Dear Joachim, et al., Yes, you were right, this does fix it. This confuses me even more as to why it *did* inline Foo.Bar.foo in Foo.Bar.bar without -O, though. Is -O required for optimization across module bounds? Also, since I really want a certain level of inlining for a plugin I'm working on; is there a way to force (from the plugin, i.e. using the API) to force inlining of a term at its call-site? Alternatively (weaker), can I force - from a compiler plugin - the inliner to behave as if -O was set even if it wasn't? I may be doing things in a roundabout way, but here's my thinking: I want to write a combinatory-library with a plugin that optimizes uses of this library using non-trivial domain knowledge. However, the primitive combinators for which my plugin is defined are hard to use. I want to offer users higher-level combinators that are expressed in terms of those primitive ones, but I don't want to complicate my plugin too much.

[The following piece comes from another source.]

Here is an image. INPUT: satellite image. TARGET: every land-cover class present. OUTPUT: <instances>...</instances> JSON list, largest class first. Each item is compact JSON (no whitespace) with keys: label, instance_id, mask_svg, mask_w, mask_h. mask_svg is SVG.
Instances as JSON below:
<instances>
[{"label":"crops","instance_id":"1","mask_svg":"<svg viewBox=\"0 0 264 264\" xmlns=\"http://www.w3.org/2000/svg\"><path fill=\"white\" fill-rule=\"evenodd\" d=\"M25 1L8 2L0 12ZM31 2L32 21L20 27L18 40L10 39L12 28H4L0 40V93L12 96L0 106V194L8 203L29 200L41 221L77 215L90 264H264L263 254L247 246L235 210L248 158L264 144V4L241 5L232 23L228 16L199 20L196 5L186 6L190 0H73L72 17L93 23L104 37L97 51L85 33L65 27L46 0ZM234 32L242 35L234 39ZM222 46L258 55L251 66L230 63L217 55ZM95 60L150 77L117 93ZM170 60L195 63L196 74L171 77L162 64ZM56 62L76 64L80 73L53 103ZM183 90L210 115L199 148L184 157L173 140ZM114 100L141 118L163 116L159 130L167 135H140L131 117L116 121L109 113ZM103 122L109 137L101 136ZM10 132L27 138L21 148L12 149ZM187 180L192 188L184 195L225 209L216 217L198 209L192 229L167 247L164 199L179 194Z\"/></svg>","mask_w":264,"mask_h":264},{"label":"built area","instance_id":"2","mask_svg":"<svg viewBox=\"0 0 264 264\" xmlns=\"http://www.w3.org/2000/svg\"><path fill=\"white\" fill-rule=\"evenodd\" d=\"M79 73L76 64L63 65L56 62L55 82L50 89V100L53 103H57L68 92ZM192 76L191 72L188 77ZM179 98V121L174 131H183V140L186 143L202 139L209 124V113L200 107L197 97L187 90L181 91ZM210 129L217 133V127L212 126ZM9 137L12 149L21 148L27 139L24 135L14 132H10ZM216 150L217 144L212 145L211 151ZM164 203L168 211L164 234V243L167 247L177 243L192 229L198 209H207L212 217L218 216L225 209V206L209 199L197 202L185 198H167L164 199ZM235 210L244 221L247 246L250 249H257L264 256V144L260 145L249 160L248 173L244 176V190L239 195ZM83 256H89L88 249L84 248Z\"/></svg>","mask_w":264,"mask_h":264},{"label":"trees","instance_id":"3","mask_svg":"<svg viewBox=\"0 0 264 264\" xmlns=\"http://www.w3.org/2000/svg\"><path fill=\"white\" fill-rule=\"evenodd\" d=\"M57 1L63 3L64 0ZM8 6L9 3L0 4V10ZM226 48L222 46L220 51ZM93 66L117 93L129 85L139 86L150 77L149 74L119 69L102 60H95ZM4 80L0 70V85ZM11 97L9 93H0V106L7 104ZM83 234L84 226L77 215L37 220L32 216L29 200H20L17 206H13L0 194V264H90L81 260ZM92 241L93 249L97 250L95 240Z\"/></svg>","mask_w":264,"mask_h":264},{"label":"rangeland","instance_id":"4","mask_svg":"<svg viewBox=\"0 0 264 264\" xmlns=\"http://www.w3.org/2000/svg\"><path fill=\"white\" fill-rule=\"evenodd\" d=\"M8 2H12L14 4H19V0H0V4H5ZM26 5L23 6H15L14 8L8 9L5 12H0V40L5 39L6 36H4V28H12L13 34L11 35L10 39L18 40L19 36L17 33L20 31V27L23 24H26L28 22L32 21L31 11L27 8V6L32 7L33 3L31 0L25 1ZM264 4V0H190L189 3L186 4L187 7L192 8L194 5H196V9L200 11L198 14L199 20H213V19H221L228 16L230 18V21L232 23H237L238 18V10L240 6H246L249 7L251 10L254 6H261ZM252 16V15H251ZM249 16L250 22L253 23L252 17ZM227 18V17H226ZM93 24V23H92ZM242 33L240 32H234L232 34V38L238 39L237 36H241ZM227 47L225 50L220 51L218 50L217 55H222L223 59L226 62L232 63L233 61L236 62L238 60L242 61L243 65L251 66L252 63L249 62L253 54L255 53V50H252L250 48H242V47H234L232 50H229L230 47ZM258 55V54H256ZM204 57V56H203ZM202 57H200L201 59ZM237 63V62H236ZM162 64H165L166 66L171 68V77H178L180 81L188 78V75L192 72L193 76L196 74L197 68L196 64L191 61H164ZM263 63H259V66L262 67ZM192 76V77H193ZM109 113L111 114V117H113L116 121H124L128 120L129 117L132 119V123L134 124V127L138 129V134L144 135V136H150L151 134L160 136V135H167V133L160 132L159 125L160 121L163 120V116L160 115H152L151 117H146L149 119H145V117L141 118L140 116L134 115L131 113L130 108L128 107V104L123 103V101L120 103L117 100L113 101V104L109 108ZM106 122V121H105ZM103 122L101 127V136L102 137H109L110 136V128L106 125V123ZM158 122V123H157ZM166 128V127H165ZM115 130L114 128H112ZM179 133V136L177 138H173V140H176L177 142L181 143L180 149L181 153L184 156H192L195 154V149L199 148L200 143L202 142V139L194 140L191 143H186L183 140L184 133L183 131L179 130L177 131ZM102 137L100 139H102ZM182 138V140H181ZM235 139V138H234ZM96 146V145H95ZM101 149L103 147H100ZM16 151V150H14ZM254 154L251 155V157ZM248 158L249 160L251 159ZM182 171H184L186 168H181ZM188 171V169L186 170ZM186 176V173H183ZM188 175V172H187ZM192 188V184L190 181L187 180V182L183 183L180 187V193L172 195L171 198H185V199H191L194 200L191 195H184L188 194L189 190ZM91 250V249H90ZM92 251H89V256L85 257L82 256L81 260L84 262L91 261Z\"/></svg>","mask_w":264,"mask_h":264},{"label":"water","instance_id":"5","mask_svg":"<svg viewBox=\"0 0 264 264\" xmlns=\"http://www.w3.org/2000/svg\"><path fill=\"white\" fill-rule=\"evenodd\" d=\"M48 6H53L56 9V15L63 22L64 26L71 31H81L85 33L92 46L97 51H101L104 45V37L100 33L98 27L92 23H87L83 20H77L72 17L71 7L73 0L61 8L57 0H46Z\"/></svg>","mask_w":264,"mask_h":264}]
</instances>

If, somehow, I could make absolutely sure all the non-primitive combinators were inlined (again, this may be done using API-calls rather than pragma's), I could define my plugin-logic only in terms of the primitive ones... this would be bliss :D Regards, Philip
-----Original Message----- From: Joachim Breitner [mailto:mail@joachim-breitner.de] Sent: donderdag 1 mei 2014 16:14 To: ghc-devs@haskell.org Subject: Re: Unexpected failure to inline, even with pragma
Hi,
Am Donnerstag, den 01.05.2014, 12:59 +0000 schrieb p.k.f.holzenspies@utwente.nl:
$ ghc -ddump-inlinings -fforce-recomp Main.hs
You need to pass "-O" to ghc.
(I didn’t check if that fixes it, but without it the optimizer does very very little.)